● Given passage
=-=-=-=-=

Hereinafter, with reference to the attached drawings, the exemplary embodiments of the present invention will be described in detail so that those skilled in the art can easily practice the present invention. The present invention may be implemented in many different forms and is not limited to the exemplary embodiments described herein. In order to clearly describe the present invention, parts that are irrelevant to the description have been omitted in the drawings, and the same or similar components are assigned the same reference numerals throughout the specification.
Terms and words used in the present specification and claims should not be construed as limited to their usual or dictionary definition, and they should be interpreted as a meaning and concept consistent with the technical idea of the present invention based on the principle that inventors may appropriately define the terms and concept in order to describe their own invention in the best way.
Accordingly, the exemplary embodiments described in the present specification and the configurations shown in the drawings correspond to preferred exemplary embodiments of the present invention, and do not represent all the technical spirit of the present invention, and thus, the configurations may have various examples of equivalent and modification that can replace them at the time of filing the present invention.
It is understood that the terms “include” or “have”, when used in the present specification, are intended to describe the presence of stated features, integers, steps, operations, elements, components and/or a combination thereof, but not preclude the possibility of the presence or addition of one or more other features, integers, steps, operations, elements, components or a combination thereof.
The presence of an element in/on “front”, “rear”, “upper or above or top” or “lower or below or bottom” of another element includes not only being disposed in/on “front”, “rear”, “upper or above or top” or “lower or below or bottom” directly in contact with other elements, but also cases in which another element being disposed in the middle, unless otherwise specified. In addition, unless otherwise specified, that an element is “connected” to another element includes not only direct connection to each other but also indirect connection to each other.
Hereinafter, the semiconductor package according to an exemplary embodiment of the present invention will be described with reference to the drawings.
As illustrated in
The antenna structure 110 is a component that receives or transmits wireless signals from the outside, and it may include a dielectric layer 111, an active antenna pattern 114 and a parasitic antenna pattern 115.

=-=-=-=-=

● Information given
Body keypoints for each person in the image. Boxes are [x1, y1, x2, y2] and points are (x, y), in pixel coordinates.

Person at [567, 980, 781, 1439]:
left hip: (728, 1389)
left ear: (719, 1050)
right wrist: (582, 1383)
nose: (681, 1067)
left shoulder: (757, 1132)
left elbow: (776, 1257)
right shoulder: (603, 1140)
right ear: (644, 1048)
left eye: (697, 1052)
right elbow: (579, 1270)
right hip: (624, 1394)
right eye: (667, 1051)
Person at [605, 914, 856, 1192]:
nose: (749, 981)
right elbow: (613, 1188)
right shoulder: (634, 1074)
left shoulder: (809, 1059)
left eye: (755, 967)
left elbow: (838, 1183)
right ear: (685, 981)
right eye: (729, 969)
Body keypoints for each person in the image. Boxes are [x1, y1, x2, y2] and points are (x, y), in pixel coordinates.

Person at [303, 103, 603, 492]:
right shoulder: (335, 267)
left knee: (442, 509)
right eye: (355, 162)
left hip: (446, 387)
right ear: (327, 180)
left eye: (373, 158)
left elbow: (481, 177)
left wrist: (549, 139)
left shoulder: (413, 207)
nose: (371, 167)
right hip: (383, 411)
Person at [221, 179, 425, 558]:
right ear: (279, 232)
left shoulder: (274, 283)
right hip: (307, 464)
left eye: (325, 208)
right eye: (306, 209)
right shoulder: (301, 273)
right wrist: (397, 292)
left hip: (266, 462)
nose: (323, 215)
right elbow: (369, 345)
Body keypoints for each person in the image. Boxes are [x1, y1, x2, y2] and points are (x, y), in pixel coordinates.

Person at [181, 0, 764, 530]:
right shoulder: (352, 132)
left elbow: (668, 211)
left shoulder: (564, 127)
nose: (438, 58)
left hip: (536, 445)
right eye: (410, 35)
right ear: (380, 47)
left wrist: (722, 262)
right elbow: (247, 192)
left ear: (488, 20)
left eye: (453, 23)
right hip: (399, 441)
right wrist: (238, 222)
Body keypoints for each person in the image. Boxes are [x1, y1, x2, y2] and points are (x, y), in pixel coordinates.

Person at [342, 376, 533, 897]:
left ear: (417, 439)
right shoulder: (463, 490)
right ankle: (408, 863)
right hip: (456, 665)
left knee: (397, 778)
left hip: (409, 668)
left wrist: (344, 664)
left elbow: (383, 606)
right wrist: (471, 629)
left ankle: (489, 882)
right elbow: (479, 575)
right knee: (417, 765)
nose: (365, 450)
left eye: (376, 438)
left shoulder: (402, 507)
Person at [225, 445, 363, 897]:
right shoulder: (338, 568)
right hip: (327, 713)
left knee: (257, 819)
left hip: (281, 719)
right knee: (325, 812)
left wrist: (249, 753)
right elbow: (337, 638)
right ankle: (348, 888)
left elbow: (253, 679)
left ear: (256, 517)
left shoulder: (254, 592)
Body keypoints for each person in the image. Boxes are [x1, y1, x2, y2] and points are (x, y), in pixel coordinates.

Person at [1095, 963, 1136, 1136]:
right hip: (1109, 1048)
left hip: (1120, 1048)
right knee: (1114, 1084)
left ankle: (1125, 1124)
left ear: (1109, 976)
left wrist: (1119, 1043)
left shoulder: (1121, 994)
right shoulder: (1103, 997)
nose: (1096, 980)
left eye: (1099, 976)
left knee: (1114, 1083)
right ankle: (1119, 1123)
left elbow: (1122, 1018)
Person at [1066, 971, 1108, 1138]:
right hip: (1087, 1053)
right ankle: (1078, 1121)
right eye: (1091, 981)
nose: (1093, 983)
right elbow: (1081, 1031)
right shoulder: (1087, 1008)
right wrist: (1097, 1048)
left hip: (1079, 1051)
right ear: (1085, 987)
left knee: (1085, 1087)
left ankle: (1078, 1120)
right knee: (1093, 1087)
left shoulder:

=-=-=-=-=

Return the stretch of the semiconductor package passage from "Accordingly, the exemplary" through "filing the present invention.", word for word. The records have nothing to do with this.

● Exercise solution
Accordingly, the exemplary embodiments described in the present specification and the configurations shown in the drawings correspond to preferred exemplary embodiments of the present invention, and do not represent all the technical spirit of the present invention, and thus, the configurations may have various examples of equivalent and modification that can replace them at the time of filing the present invention.